1310 Little Baltimore Rd., Hockessin

(302) 239-9847

The creamery sends its milk to a dairy that combines it with sugar and emulsifiers to make a vanilla or chocolate ice cream base, he explained. Creamery employees then mix the base with add-ons like chocolate chips or raspberry sorbet in two ice cream machines and freeze the finished product in four-gallon batches.

Ice cream making came easily for Mitchell. The challenge was opening the doors of his family business to outside employees, including 30 strong-armed teenagers who dip ice cream all summer.

“It had always been my father and I working together,” he said.

But the business is still a family affair. Mitchell’s father, Joe, milks the cows twice a day and grows chrysanthemums to sell each fall; Mitchell’s wife, Janet, manages the ice cream stand; and Mitchell’s sister, Debbie, raises sheep on the farm, weaving the wool into artwork.

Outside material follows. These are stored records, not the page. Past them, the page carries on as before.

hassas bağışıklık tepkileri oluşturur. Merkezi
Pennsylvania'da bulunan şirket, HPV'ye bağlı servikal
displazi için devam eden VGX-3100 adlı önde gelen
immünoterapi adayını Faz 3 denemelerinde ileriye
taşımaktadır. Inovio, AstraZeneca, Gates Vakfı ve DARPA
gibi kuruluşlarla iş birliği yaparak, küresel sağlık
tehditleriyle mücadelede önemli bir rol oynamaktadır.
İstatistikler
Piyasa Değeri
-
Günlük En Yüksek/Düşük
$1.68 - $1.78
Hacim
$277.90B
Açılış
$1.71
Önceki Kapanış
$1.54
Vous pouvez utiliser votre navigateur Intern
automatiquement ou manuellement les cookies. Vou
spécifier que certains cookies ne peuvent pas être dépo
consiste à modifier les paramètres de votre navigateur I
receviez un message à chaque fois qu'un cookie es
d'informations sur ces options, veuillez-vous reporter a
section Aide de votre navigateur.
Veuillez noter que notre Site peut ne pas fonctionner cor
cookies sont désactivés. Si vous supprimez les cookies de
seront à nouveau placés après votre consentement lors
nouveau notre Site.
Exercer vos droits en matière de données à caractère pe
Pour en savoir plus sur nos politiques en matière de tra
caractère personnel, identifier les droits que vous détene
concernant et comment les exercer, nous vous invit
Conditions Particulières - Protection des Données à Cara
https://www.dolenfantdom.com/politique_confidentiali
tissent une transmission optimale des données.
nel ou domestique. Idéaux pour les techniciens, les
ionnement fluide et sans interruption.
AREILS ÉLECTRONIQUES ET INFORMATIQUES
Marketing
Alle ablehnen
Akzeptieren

But ice cream is still the heart of the business.

Woodside has expanded from its original 20 flavors to 35, Mitchell said. The company’s niche is its ability to produce specialty ice cream in small batches, he said, like the infamous mushroom ice cream dished up annually at Kennett Square’s Mushroom Festival and Canal Digger, a flavor he invented for the Bayard House Restaurant in Chesapeake City, Md.

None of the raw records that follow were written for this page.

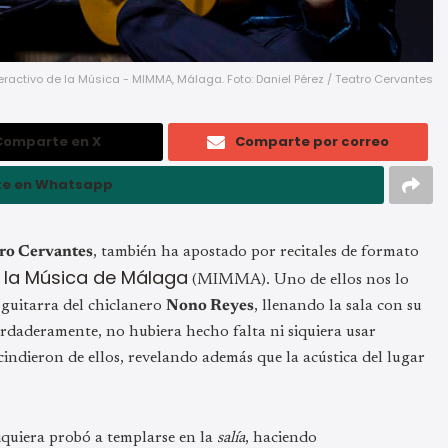
ractivo de la Música - MIMMA, Málaga. Foto: Daniel Pérez / Teatro Cervantes
Comparte en X
Comparte por correo
e en Whatsapp
ro Cervantes
, también ha apostado por recitales de formato
 la Música de Málaga
(MIMMA). Uno de ellos nos lo
 guitarra del chiclanero
Nono Reyes
, llenando la sala con su
erdaderamente, no hubiera hecho falta ni siquiera usar
indieron de ellos, revelando además que la acústica del lugar
iquiera probó a templarse en la
salía
, haciendo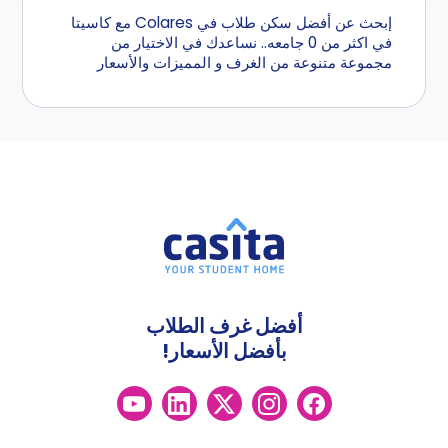
إبحث عن أفضل سكن طلاب في Colares مع كاسيتا
في اكثر من 0 جامعه.. نساعدك في الاختيار من
مجموعة متنوعة من الغرف و المميزات والأسعار
أفضل غرف الطلاب
بأفضل الأسعار!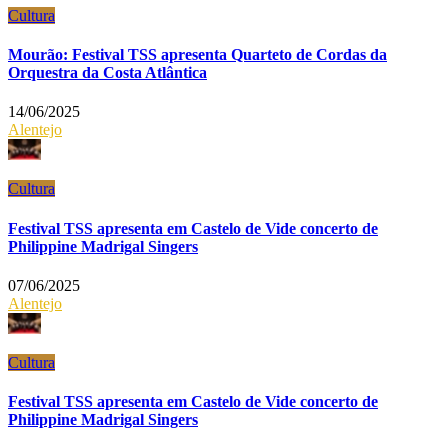
Cultura
Mourão: Festival TSS apresenta Quarteto de Cordas da
Orquestra da Costa Atlântica
14/06/2025
Alentejo
Cultura
Festival TSS apresenta em Castelo de Vide concerto de
Philippine Madrigal Singers
07/06/2025
Alentejo
Cultura
Festival TSS apresenta em Castelo de Vide concerto de
Philippine Madrigal Singers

“They wanted something that looked like it had been dredged out of the bottom of the canal, so it’s just full of all that gooey, soupy stuff,” he said, like caramel and butterscotch.

For many who line up each summer for a scoop or two, it’s the extra creaminess of the ice cream that’s the real draw, he said. And customers have the cows to thank for that.

Milk from Jersey cows has the highest butter fat content of any dairy cow he said, which leads to creamier ice cream. Customers also enjoy watching the pasture-fed cows, he said, who can often be seen munching on grass near the ice cream stand.

Mitchell enjoys watching the customers, who can often be seen munching on ice cream cones in the shadow of his family’s farm house.

“I just think it’s a fun business,” he said. “People are usually out here to enjoy themselves and they’re getting a treat.”